Assigned task: Transcribe word for word the section of the records below that opens with the line containing "outside the image." and closes with the line containing "[00:04.505]"; drop every picture.
- - - - -
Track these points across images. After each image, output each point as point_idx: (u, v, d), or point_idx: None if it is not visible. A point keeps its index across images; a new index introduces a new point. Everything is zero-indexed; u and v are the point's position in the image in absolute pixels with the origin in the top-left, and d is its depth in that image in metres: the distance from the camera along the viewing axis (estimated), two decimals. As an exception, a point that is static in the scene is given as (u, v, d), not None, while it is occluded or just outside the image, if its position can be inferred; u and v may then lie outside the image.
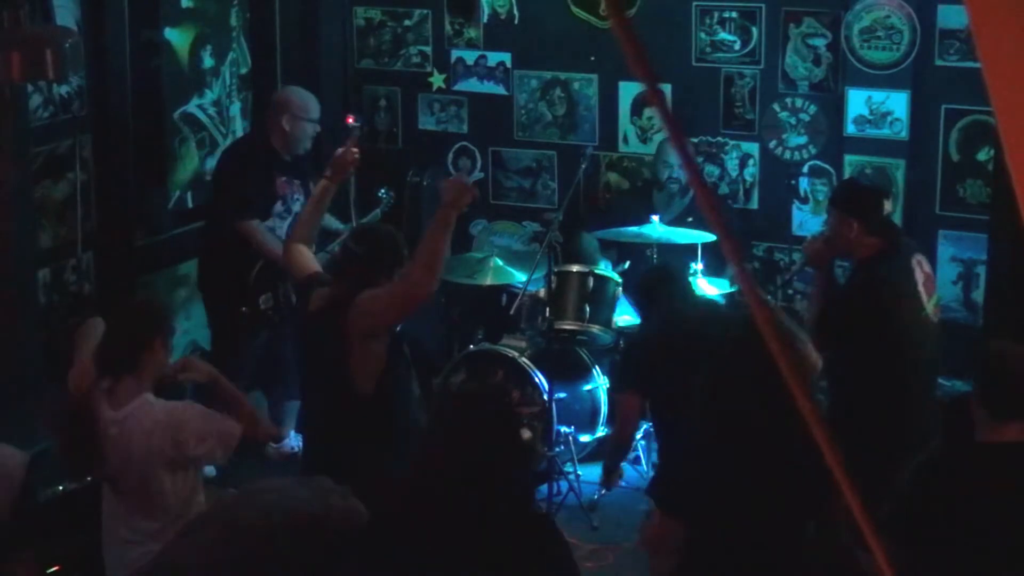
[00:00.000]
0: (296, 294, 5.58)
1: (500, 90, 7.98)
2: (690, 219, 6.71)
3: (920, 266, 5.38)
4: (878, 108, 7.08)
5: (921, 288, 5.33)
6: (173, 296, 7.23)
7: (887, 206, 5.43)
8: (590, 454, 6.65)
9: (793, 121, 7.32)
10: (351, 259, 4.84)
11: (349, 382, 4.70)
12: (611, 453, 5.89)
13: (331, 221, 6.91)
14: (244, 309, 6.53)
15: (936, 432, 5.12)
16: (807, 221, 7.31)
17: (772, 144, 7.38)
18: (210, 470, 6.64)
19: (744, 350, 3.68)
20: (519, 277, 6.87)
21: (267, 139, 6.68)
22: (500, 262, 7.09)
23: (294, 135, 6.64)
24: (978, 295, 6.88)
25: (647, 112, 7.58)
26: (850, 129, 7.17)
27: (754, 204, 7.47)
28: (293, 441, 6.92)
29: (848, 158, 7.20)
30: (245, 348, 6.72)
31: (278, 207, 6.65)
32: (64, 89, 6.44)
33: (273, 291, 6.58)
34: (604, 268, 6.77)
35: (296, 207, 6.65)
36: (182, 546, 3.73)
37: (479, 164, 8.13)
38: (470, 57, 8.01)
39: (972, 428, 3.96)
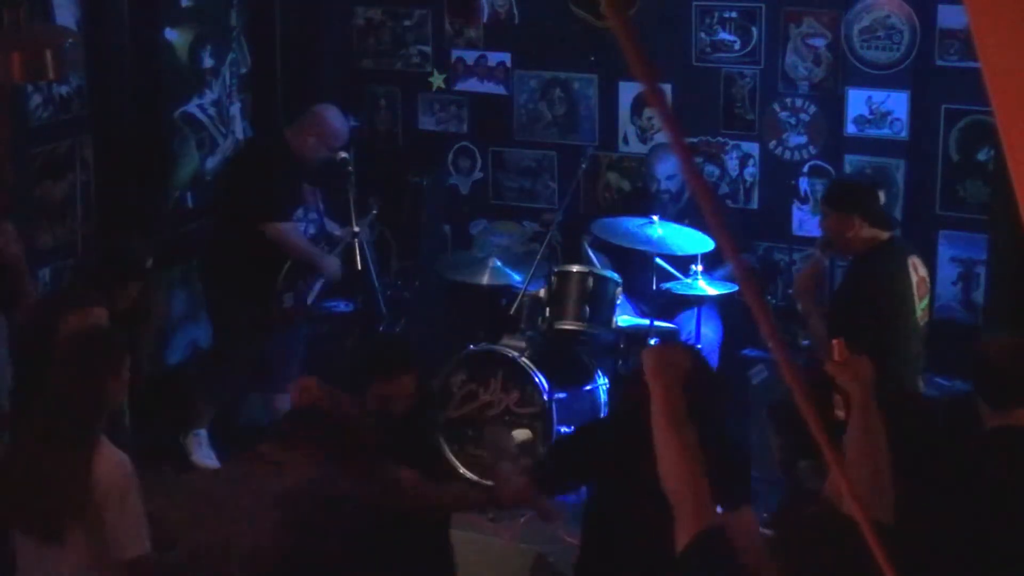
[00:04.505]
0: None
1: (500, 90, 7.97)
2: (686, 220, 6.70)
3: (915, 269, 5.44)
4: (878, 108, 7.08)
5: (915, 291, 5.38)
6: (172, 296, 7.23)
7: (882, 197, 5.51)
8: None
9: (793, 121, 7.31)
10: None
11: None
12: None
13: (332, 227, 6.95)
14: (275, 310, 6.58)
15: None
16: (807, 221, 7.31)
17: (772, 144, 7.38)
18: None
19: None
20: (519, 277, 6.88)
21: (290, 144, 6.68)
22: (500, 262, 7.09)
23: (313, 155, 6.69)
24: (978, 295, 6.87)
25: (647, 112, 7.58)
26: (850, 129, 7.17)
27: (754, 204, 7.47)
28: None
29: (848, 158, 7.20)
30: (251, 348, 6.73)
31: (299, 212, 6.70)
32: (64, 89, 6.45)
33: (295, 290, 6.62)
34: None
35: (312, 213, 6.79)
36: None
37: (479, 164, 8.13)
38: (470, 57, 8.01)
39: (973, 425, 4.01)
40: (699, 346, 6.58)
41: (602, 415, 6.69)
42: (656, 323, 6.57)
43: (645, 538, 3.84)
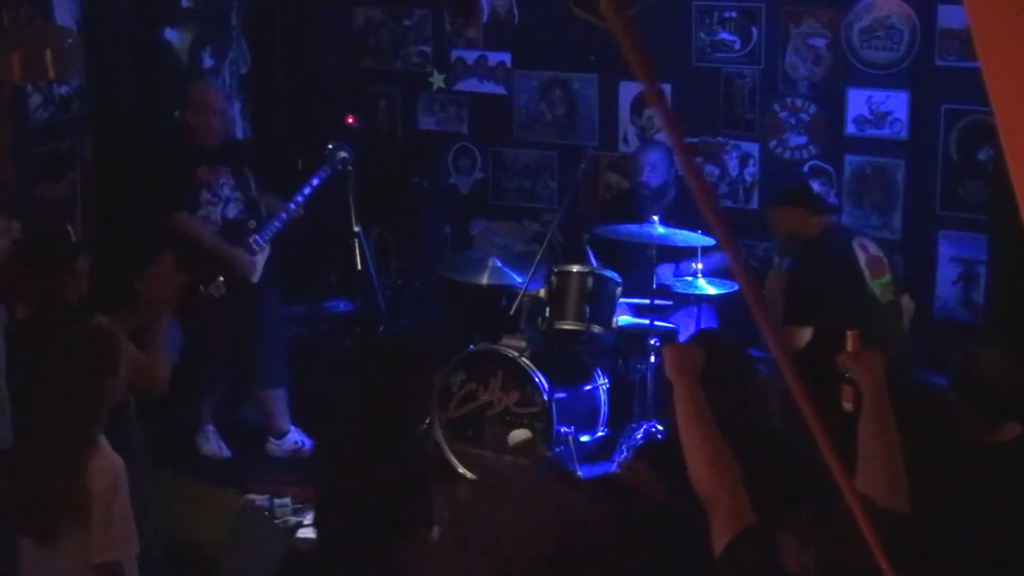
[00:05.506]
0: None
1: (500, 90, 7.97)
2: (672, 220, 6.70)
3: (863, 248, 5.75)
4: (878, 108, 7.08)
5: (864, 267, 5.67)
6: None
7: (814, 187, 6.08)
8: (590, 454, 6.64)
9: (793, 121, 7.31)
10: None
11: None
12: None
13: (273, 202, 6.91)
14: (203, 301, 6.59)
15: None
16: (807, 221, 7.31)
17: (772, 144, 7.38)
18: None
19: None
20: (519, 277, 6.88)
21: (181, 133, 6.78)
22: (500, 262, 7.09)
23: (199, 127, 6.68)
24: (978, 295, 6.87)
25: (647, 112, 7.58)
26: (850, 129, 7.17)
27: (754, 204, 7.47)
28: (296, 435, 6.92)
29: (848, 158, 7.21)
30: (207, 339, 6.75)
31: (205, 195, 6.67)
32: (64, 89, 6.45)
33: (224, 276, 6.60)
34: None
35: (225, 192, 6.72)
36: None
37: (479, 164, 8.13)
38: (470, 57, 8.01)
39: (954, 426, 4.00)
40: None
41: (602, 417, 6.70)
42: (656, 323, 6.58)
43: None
- - - - -
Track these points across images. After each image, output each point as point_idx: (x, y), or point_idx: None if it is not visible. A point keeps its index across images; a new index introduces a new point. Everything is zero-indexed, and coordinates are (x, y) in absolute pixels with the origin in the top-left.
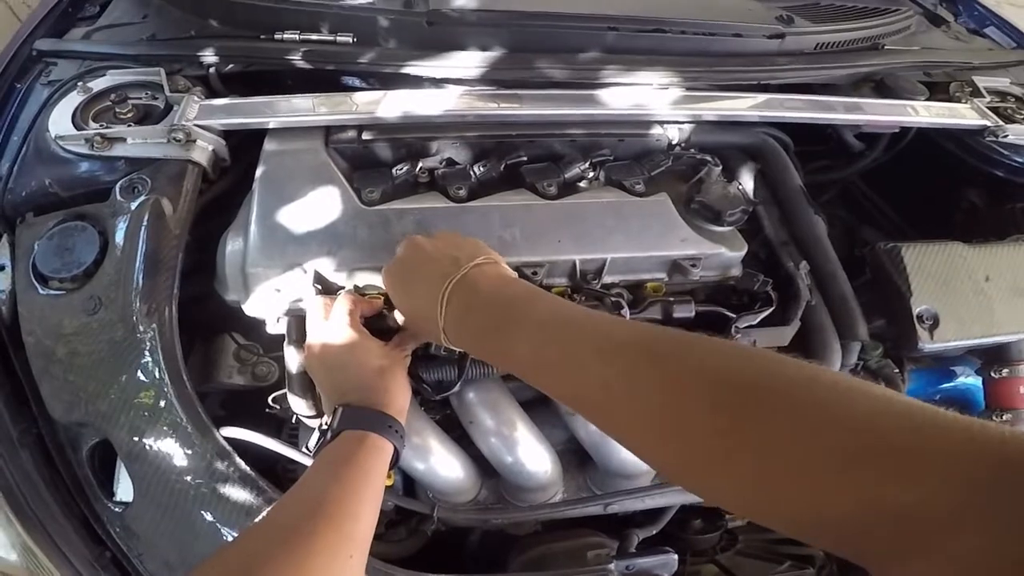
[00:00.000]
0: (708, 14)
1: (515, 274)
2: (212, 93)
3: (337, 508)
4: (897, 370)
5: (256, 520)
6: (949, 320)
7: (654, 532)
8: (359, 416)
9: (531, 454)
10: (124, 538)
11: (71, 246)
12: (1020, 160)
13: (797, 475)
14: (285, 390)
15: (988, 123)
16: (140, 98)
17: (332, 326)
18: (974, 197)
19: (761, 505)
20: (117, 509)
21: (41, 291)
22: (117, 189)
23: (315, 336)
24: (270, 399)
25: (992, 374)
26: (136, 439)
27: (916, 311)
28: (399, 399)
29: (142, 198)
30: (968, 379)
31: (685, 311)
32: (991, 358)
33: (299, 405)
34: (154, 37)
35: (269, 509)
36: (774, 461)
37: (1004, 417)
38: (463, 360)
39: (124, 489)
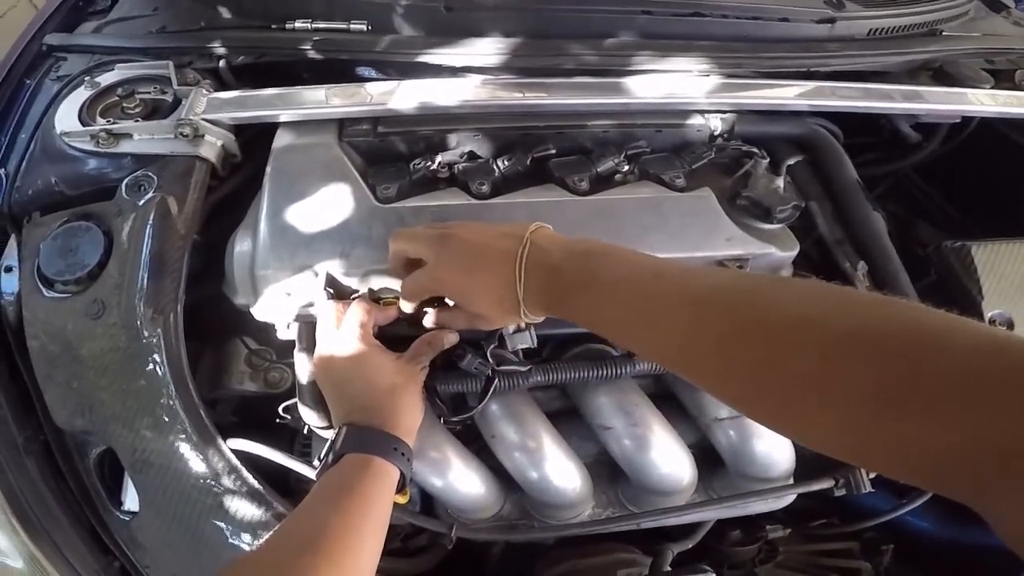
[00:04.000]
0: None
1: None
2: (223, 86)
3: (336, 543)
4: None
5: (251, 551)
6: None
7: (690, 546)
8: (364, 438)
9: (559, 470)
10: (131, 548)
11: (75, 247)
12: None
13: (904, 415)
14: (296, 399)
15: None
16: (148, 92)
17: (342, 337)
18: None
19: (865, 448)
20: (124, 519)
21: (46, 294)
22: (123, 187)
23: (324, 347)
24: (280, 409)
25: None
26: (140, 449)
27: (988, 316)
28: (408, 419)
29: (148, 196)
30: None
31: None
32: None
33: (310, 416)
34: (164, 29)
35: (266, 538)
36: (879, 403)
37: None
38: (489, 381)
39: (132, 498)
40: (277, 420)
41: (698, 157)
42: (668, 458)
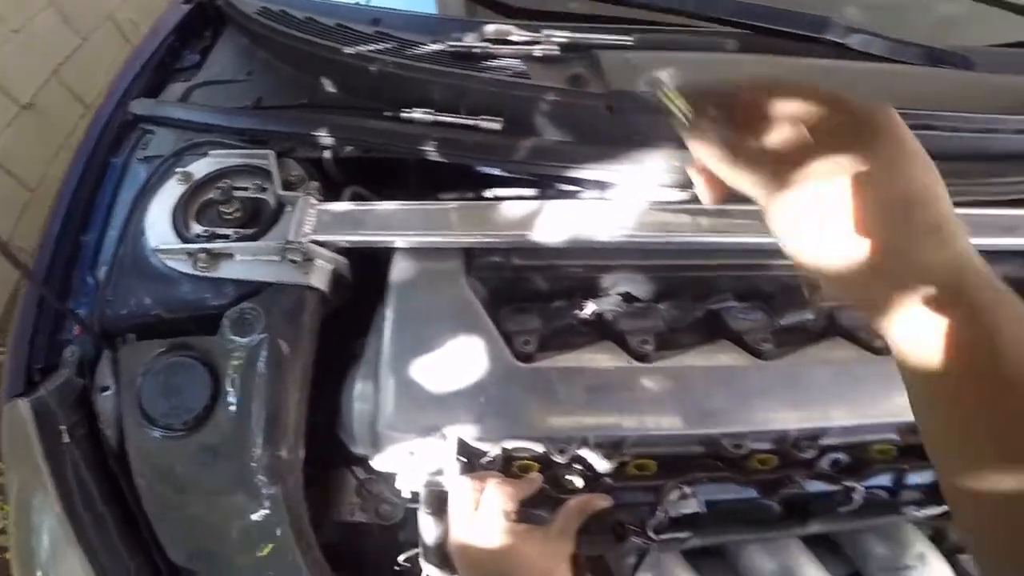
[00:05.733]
- - - - -
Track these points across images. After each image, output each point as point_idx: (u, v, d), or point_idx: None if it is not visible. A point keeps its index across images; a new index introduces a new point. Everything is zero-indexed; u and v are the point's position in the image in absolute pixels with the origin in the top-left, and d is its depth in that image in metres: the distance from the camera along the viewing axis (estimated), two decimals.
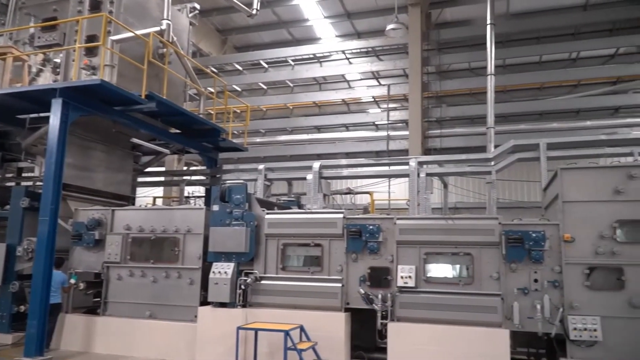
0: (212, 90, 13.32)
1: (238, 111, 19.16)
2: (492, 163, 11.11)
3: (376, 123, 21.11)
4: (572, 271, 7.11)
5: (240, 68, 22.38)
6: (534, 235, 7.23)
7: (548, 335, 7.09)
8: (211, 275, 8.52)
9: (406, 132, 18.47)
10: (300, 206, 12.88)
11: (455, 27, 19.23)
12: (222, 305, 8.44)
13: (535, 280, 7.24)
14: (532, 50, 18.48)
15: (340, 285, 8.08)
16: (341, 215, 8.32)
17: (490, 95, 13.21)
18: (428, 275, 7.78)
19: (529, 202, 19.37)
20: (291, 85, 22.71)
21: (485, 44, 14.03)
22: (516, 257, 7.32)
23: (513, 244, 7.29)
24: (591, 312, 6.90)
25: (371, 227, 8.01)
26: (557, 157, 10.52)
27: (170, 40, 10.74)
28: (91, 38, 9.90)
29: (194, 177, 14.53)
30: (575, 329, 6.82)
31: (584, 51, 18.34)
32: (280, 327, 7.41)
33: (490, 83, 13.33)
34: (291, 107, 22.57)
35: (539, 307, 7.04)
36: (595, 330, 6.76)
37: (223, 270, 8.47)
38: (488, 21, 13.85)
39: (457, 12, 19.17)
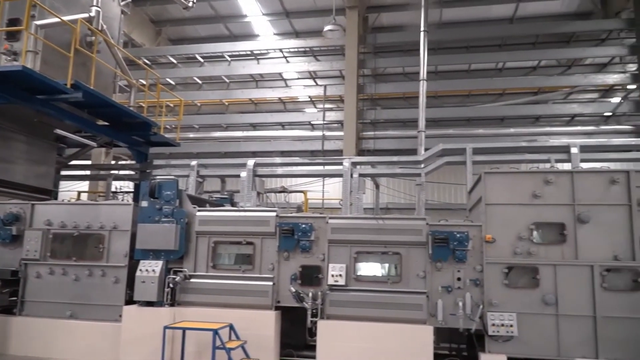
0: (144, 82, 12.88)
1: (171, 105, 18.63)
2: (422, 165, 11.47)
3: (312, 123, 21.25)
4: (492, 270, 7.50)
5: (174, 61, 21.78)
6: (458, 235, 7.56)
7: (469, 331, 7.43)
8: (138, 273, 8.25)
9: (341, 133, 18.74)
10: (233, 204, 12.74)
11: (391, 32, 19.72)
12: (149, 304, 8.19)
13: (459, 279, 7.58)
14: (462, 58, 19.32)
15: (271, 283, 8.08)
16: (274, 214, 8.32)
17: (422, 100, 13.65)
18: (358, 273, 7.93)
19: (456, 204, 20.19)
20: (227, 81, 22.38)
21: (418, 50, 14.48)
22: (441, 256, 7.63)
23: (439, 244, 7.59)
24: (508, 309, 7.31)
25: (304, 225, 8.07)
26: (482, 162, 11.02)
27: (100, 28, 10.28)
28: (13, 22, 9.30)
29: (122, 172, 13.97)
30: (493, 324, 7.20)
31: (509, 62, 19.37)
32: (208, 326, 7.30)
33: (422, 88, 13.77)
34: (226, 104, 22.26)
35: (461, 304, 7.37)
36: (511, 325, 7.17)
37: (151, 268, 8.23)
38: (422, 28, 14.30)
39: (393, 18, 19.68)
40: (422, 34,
- - - - -
Answer section:
Track these points across images. After each image, output each point as point_idx: (u, v, d), or point_idx: None if it is not visible. A point keeps its index across images; a new index introduces a new point. Everything is zero-indexed; u and v are the point's position in the image in absolute pixels with the origin in the top-left, and d is its depth in that image in metres: the distance from the camera along the viewing axis (estimated), two decimals. As an exception, a point that is static in the scene is given as (u, v, d), not None, while it is occluded or just outside the image, if its position can be inferred; u and v may then lie outside the image.
[00:00.000]
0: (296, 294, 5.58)
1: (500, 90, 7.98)
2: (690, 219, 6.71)
3: (920, 266, 5.38)
4: (878, 108, 7.08)
5: (921, 288, 5.33)
6: (173, 296, 7.23)
7: (887, 206, 5.43)
8: (590, 454, 6.65)
9: (793, 121, 7.32)
10: (351, 259, 4.84)
11: (349, 382, 4.70)
12: (611, 453, 5.89)
13: (331, 221, 6.91)
14: (244, 309, 6.53)
15: (936, 432, 5.12)
16: (807, 221, 7.31)
17: (772, 144, 7.38)
18: (210, 470, 6.64)
19: (744, 350, 3.68)
20: (519, 277, 6.87)
21: (267, 139, 6.68)
22: (500, 262, 7.09)
23: (294, 135, 6.64)
24: (978, 295, 6.88)
25: (647, 112, 7.58)
26: (850, 129, 7.17)
27: (754, 204, 7.47)
28: (293, 441, 6.92)
29: (848, 158, 7.20)
30: (245, 348, 6.72)
31: (278, 207, 6.65)
32: (64, 89, 6.44)
33: (273, 291, 6.58)
34: (604, 268, 6.77)
35: (296, 207, 6.65)
36: (182, 546, 3.73)
37: (479, 164, 8.13)
38: (470, 57, 8.01)
39: (972, 428, 3.96)
[00:04.505]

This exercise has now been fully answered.